8. Choose Flexible Compensation Plans
The best SPM systems allow users to alter their compensation plans without the support of their IT teams. To achieve this, both an intuitive interface and the familiarity of subject matter experts with the SPM system are key.
9. Leverage Data to Encourage Employees
Great reporting leads to great sales performance. A detailed breakdown shows how each rep’s compensation arrived at reduces disputes while real-time goal attainment reports provide them with clear information on their progress towards quota achievement.
5 Critical Sales Problems and How Management by Process Can Address Them
1. Failing to Respect Customer Needs (or the Lack Thereof!)
Too often, sales reps intend to deliver a prepared script to their prospects or customers and end up not listening to what the latter is saying to them at the moment. The result? Irritated prospects and wasted time. Rather, the idea in sales is to identify prospects with a need for the product and create value for them with an effective opening question, a good headline, etc.
2. Adding to Salespeople’s Woes
Measures that organizations take to assist salespeople in reaching their goals often backfire. A classic example here is that of a CRM, which adds to reporting tasks instead of eliminating them. Sales coaching, which takes up a significant chunk of time from the salespeople’s day, is another example.

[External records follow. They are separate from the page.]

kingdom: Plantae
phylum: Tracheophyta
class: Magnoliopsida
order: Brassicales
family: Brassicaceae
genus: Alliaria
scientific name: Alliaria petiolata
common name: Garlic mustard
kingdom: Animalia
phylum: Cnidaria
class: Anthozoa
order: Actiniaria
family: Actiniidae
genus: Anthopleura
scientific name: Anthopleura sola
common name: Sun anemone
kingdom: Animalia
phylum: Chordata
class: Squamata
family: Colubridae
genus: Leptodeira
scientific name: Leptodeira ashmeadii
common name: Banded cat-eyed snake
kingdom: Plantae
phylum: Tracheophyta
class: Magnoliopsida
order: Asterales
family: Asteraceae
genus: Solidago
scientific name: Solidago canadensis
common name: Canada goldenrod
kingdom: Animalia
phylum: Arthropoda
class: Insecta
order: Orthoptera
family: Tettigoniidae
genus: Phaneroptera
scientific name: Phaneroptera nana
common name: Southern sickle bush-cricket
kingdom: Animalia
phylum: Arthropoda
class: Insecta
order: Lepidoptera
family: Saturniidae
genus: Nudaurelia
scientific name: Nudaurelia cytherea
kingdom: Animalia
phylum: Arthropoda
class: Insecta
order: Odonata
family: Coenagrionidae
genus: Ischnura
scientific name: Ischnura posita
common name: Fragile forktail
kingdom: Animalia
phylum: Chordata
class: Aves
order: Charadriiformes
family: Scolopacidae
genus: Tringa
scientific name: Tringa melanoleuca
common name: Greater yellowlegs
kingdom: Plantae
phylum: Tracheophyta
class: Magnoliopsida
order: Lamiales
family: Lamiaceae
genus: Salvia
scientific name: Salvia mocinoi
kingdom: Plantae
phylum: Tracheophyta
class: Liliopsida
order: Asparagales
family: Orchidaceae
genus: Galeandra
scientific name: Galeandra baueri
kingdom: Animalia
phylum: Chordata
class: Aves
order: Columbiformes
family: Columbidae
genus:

When designing new processes, if the approach ensures that they add value to all the stakeholders involved, these problems can be kept at bay.
3. Making Assumptions Instead of Using Hard Data
There is a time and place for using one’s gut instinct in business, and it’s not in areas where hard data is already present and pointing you in a different direction. Often, the former approach leads to wrong assumptions being made - a problem that can be rectified by sifting through data from the field and basing decisions on that instead.
4. Following the Process to a Fault!
While following the sales process put in place is desirable in most cases, it must be remembered that this alone isn’t the goal. Every process has a goal in mind, and that of the sales process is to get customers or prospects to pay for your products or services. Optimizing processes can get in the way of this as it may gobble up salespeople’s time, leaving them with little of it to get actual selling done. Instead, find out from your sales folk where they have the most trouble - finding, closing, or keeping their deals - and take a hint when processes are not being followed.
5. Managing for Results Rather Than Deal Flow
If the sales manager is required to make the decisions and be there every time a deal is closed, the organization becomes dependent on them to bring in results, and the brand suffers in their absence. The solution is management by the process; in other words, putting people-independent processes in place to keep the deals flowing - both now and in the future. SPM calls for a culture that is built on experimentation, innovation, and continuous improvement. It focuses on what really works, stripping away everything else. In the end, SPM is for the sales scientist who is prepared to leave behind the mistakes of the past and march forward boldly into a brave future!